As promised…a peek at Out of Breath
My novel, Out of Breath, is uploaded to my server, Bookbaby.com. What does this mean? It means I get to practice patience, stillness, calming my breathing. I bring to mind every lovely person who read a page, critiqued, gave me a shake of the head, or fist pump, and especially, a word such as, ‘beautifully written…you moved me.’ Finally, I get to reflect on a three year adventure of trusting myself, to do something I’ve wanted to do since childhood: write a book. I followed my dream and it’s unfolding in front of you, in front of me. Thank you…
I would love to tell you that Out of Breath will be available tomorrow, but uploading to the e-readers takes time…roughly 10 days time. I’ve waited my whole life; surely I can wait 10 days.
Without further ado, here are the first few pages to wet your appetite! (Sorry for the goofy spacing…something gets lost in translation.) Please post your comments and let me know what you think!

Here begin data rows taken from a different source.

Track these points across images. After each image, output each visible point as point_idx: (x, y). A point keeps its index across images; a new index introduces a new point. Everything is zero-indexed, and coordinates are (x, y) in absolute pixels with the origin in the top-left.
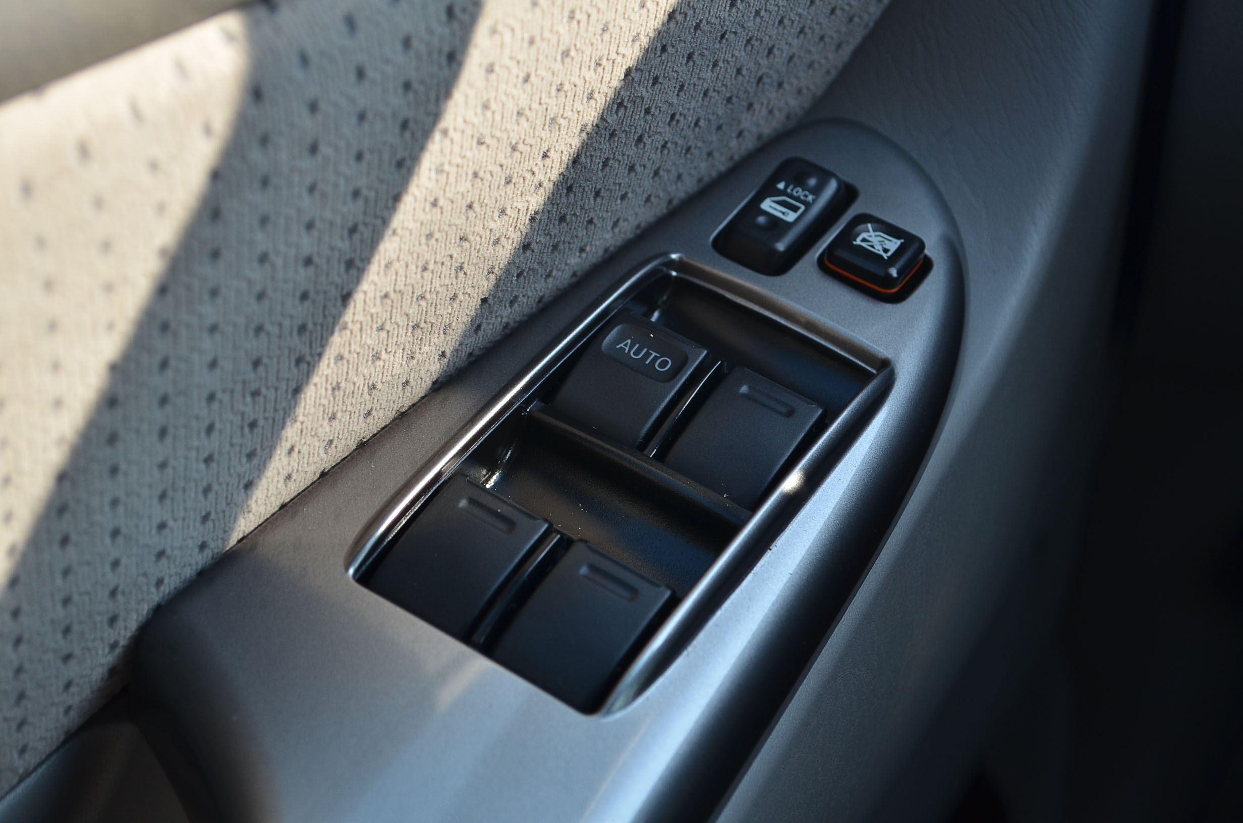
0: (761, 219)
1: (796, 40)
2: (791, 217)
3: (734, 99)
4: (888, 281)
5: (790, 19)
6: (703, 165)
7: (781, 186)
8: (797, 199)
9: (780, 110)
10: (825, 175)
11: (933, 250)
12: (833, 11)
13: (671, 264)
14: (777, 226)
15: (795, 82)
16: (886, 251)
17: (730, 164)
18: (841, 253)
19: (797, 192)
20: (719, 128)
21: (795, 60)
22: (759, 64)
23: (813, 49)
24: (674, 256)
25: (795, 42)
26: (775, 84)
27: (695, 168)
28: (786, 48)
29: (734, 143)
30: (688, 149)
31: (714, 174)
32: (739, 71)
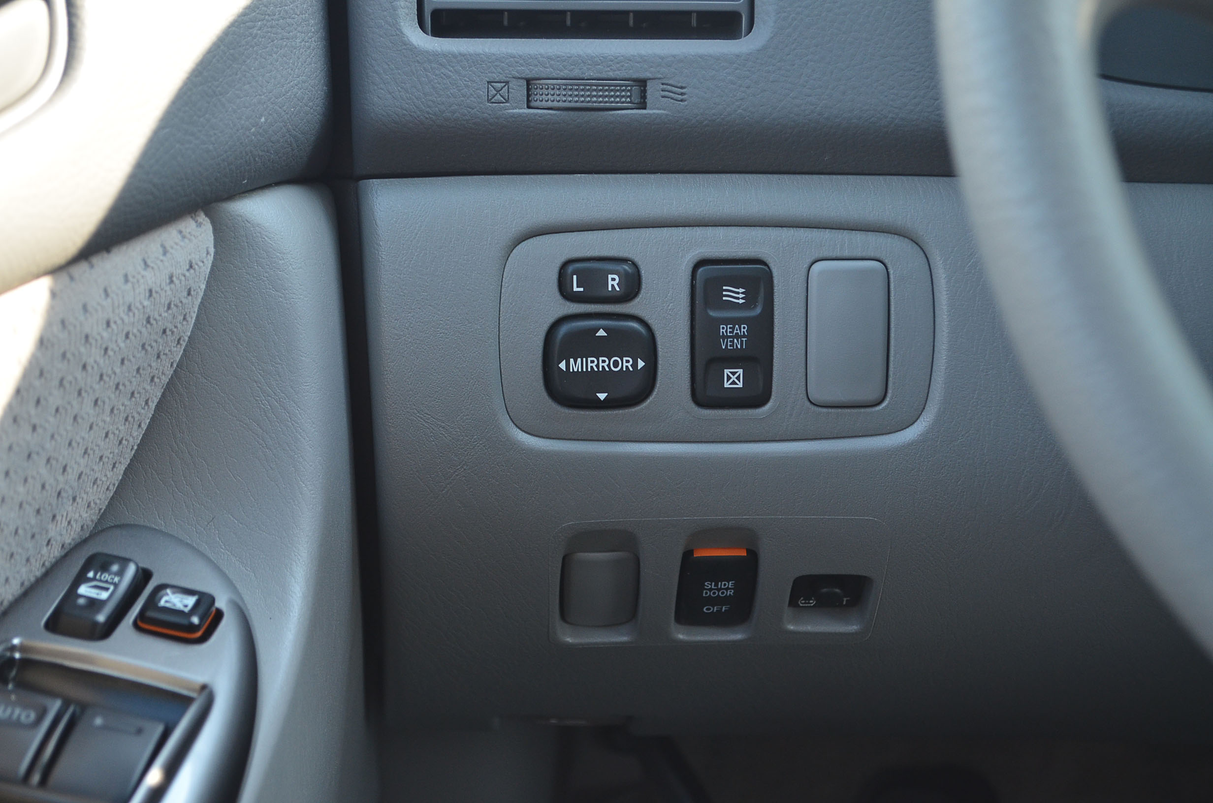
0: (81, 601)
1: (82, 460)
2: (104, 595)
3: (42, 511)
4: (192, 628)
5: (76, 442)
6: (24, 570)
7: (91, 575)
8: (106, 582)
9: (76, 521)
10: (124, 562)
11: (221, 603)
12: (107, 436)
13: (13, 648)
14: (94, 604)
15: (85, 496)
16: (186, 606)
17: (43, 570)
18: (151, 614)
19: (105, 577)
20: (33, 536)
21: (83, 476)
22: (58, 481)
23: (96, 468)
24: (16, 641)
25: (82, 462)
26: (71, 498)
27: (18, 572)
28: (76, 466)
29: (45, 550)
30: (12, 555)
31: (33, 579)
32: (43, 487)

Here’s what I see: a closet, like a time capsule, holding clothes I’ll never wear again. My
teacher’s wardrobe, blousy and in a bouquet of color, crammed up against the left side of the closet where they’ve remained untouched for over six years. Nothing, especially a job, would get in the way, I told myself, of being the perfect mother of my two children. What other lies have I told myself to see what I needed to see? Alongside my discarded kindergarten teaching wear is my wedding dress—not the traditional, puffy sleeves, sequins or pearls. Seth and I
would have none of that. No, I strove to match his blue Hawaiian shirt with a soft, cotton white sundress and strappy sandals. I rip the dress from its hanger and feel my face flush.
My breath quickens as I sift through my maternity clothes: an oversized flowered overall get-up, cotton leggings, and thick, stretched-out wool sweaters—all of them a reminder of what they covered—you. My legs give way and I land hard on the carpet. I punch the ground as if my tantrum will somehow stomp out the fiery pain in my gut. The whole room haunts me of the life I had only two weeks ago: a framed photo of the four of us together up for a picnic on the redwood trail; a picture of Seth and me, tan, windblown, passionately in love, standing
in front of our long boards on a surf trip to Costa Rica.

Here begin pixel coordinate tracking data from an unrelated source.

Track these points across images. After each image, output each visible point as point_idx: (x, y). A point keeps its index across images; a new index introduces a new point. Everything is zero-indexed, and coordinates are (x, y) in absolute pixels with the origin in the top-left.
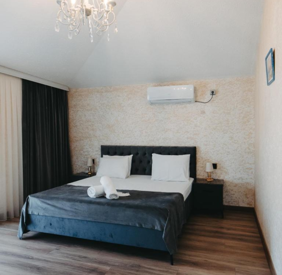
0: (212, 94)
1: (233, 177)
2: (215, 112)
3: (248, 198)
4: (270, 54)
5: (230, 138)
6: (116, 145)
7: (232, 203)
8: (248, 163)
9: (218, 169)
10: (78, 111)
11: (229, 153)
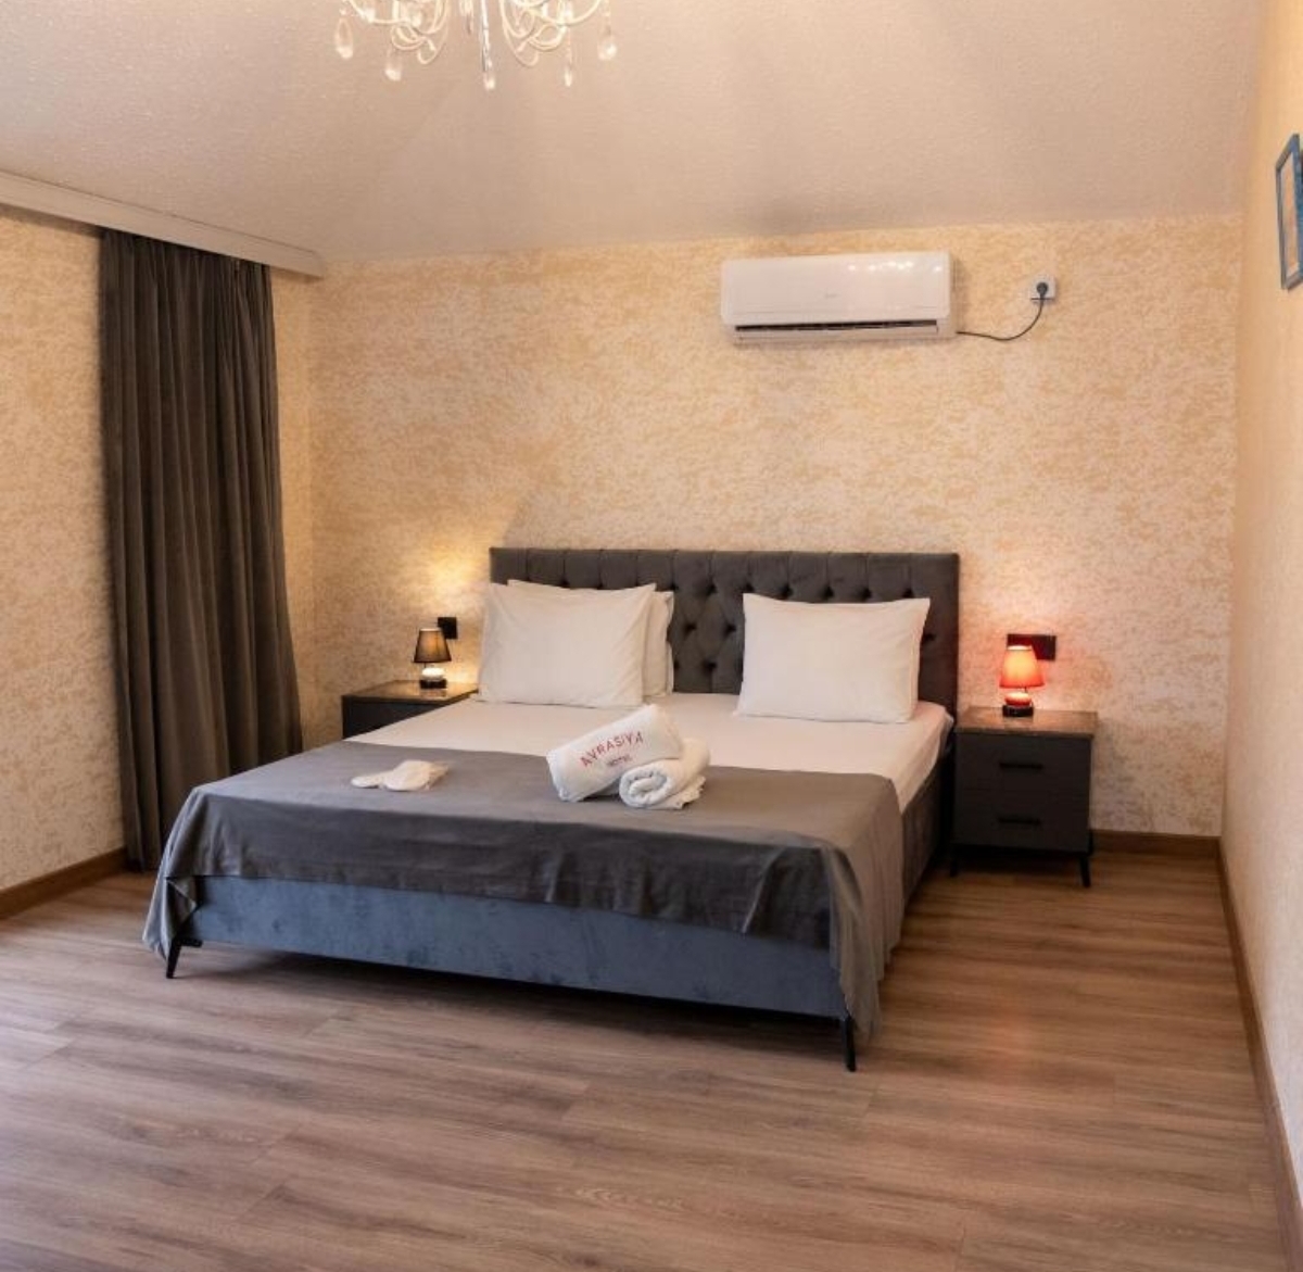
0: (1038, 296)
1: (1131, 697)
2: (1052, 386)
3: (1193, 794)
4: (1290, 161)
5: (1120, 514)
6: (564, 545)
7: (1121, 820)
8: (1201, 632)
9: (1063, 660)
10: (370, 374)
11: (1114, 585)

I call out, just as I did that night, “Where are you Nevaeh? Why, Seth? ” My screams go unheard, echoing through the house.

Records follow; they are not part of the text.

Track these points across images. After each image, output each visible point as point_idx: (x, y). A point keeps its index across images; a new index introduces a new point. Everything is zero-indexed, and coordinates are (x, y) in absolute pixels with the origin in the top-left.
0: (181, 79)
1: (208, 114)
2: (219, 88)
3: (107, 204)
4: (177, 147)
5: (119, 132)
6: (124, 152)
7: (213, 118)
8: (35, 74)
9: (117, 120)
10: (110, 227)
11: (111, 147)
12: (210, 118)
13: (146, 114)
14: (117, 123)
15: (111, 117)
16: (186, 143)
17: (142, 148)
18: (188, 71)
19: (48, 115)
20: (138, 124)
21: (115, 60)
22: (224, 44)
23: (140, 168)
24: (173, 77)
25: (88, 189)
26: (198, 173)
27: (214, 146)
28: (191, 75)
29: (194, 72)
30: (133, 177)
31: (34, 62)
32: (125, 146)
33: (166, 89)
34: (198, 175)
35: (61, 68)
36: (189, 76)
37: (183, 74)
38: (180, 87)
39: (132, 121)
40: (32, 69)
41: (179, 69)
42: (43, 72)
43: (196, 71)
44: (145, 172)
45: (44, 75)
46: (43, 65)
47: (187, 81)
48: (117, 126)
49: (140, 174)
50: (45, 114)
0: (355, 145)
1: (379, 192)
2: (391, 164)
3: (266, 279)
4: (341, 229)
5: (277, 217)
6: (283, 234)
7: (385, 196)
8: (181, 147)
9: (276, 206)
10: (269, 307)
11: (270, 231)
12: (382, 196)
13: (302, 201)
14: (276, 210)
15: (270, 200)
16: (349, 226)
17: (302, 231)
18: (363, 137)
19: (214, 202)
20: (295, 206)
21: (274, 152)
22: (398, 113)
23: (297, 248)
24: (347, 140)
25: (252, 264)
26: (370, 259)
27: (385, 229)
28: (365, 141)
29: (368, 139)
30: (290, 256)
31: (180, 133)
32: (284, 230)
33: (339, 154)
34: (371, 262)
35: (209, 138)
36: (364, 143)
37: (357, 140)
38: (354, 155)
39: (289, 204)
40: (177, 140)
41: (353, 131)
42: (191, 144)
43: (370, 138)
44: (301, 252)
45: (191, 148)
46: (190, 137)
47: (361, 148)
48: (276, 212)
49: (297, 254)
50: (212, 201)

There is nothing here for me. I shake until my teeth chatter. I’ve got to get out of this house. I’ll have Oma pick up something black to drape over me and then I’ll tear it to shreds and bury it. Keep an eye on her. She’s a busy one. Why did I trust him again? If I’d only thrown him out after the first relapse, or kept you by my side all night. You’d be here, with me. Right now, with your face pressed up against my breast and I could smell the sweet scent of your sweat. “Nevaeh!” I call out. All I hear is the pounding of my heart as it threatens to blow apart.
I’m startled by the sound of keys jiggling in the front door, but not enough to
“Alyssa, it’s just Oma. Daisy’s staying at Carolyn’s for the evening. Thought it’d do her some
good,” I hear my grandmother call out in a high-pitched, nervous voice. She’s my anchor, but even anchors get ripped up in storms.
“I’m in here,” I say in a raspy voice. My throat is sore and parched.
She appears in the doorway, slightly askew, favoring her hip that is starting to give her trouble. It’s as though Nevaeh’s death has caught up to her all at once and she finally looks all of her seventy-seven years.
“I thought maybe you might need this.” She pulls out a fitted, black skirt and long sleeved black blouse—my funeral dress.
“Thanks. I don’t have anything,” I reply, pointing to the closet. Her eyes look over toward the wedding dress that is crumpled beside me. She cocks her head and purses her lips together.
“Everything is much bleaker at night.” I know she’s referring to my marriage with Seth, or
rather, separation from him.
“Oma, it’s not the night that makes it bleak. I can’t see any hope. Nothing. I wish I’d died with her.” I grab my knees and pull them tight against my chest. My back muscles ache from night after night of wakefulness.
Oma squats beside me, grunting on the way down, then pulls me into her warm, soft body. As a child, about the only thing that comforted me was the feel of what I called “the lumps” of my grandmother—her oversized bosom and rolls of doughy flesh are like my security blanket. I let her comfort me, wanting to crawl inside her and disappear. “Shh, now don’t say such things. God needs you here for our Daisy.”
Daisy. Poor Daisy. My five-year-old hasn’t spoken a word since the night her little sister drowned. The last sound she made was a shrill scream.